▸ Trecho da página
Estréias, que pena, são únicas.
Como o primeiro choro.
O primeiro passo.
O primeiro beijo.
A primeira dança.
O primeiro amor.
O primeiro filho.
Quem dera eu estreasse todos os dias.
Como se todos os nasceres do sol fossem os primeiros.
Como se todos os fins de tarde fossem únicos.
Como se a lua crescesse sempre nova, toda cheia e nunca minguasse.
Como se houvesse sempre a primeira estrela para o primeiro pedido.
Como se a música do seu “eu te amo” fosse sempre uma surpresa.
Como se andar fosse um exercício consciente.
Como se existisse sempre o primeiro gole mas nunca a gota d’água.
Como se toda onda tivesse um primeiro pulo.
Como se, eternamente, eu afundasse e emergisse nesse oceano que é a vida.
Relembrando o útero e a minha primeira estréia.
A vida nos dá muitas estréias, querida, mas nenhum ensaio. Você tem estreado lindamente na vida. Em todos os aspectos. Será que haveria graça no ensaio? Talvez só mesmo a estréia direta, a seco, traz uma emoção indescrtível, uma ousadia e audácia de quem ama viver.
Apenas..maravilhoso.
Lorena
Você se sente tal e qual a Deus quando estreiou o mundo.Os espantos que surgiram da Sua inspiração, também são os mesmos espantos que
você inaugura,buscando romper a rotina.
Não deixe de estrear a cada dia que nasce,mas constrindo em vez de destruir,como fazem os senhores sem adoração.

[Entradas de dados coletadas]
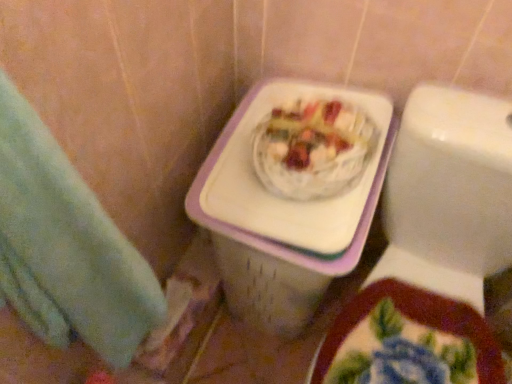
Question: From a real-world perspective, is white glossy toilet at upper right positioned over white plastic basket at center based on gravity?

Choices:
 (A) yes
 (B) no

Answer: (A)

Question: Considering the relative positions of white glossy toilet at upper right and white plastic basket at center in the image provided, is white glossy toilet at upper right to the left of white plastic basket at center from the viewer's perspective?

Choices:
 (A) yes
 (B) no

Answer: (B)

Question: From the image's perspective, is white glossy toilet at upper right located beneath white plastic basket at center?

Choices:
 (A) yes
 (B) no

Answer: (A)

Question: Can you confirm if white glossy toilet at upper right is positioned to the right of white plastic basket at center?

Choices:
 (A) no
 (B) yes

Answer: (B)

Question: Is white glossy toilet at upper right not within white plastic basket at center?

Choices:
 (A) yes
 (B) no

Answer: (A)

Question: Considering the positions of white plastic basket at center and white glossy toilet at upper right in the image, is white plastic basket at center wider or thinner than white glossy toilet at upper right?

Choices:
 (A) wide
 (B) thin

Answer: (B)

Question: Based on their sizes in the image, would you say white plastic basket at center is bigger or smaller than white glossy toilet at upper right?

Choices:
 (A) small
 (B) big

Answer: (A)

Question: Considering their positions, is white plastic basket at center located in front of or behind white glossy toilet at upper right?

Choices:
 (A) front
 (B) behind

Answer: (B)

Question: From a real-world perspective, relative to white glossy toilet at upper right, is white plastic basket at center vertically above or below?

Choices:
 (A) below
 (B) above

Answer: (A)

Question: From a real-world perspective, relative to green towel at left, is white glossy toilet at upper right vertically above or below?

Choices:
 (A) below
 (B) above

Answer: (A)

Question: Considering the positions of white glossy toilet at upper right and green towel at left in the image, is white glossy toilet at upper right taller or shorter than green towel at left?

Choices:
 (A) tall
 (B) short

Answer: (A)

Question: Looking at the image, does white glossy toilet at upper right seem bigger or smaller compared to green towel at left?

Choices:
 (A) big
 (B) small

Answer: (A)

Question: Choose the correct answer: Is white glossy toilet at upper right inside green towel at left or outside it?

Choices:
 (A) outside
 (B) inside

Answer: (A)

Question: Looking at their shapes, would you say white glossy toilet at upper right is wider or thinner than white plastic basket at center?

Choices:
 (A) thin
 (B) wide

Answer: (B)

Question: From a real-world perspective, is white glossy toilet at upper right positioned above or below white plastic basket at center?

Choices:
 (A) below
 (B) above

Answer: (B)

▸ Objetivo da tarefa
Responda, com base no texto sobre estreias:
(a) Que adjetivo a primeira linha usa para as estreias?
(b) No comentário que começa com "A vida nos dá muitas estréias", o que a vida não nos dá?
(c) No último comentário, a quem é comparada a pessoa a quem ele se dirige?

▸ Resultado do exercício
(a) Únicas.
(b) Nenhum ensaio.
(c) A Deus, no momento em que estreou o mundo.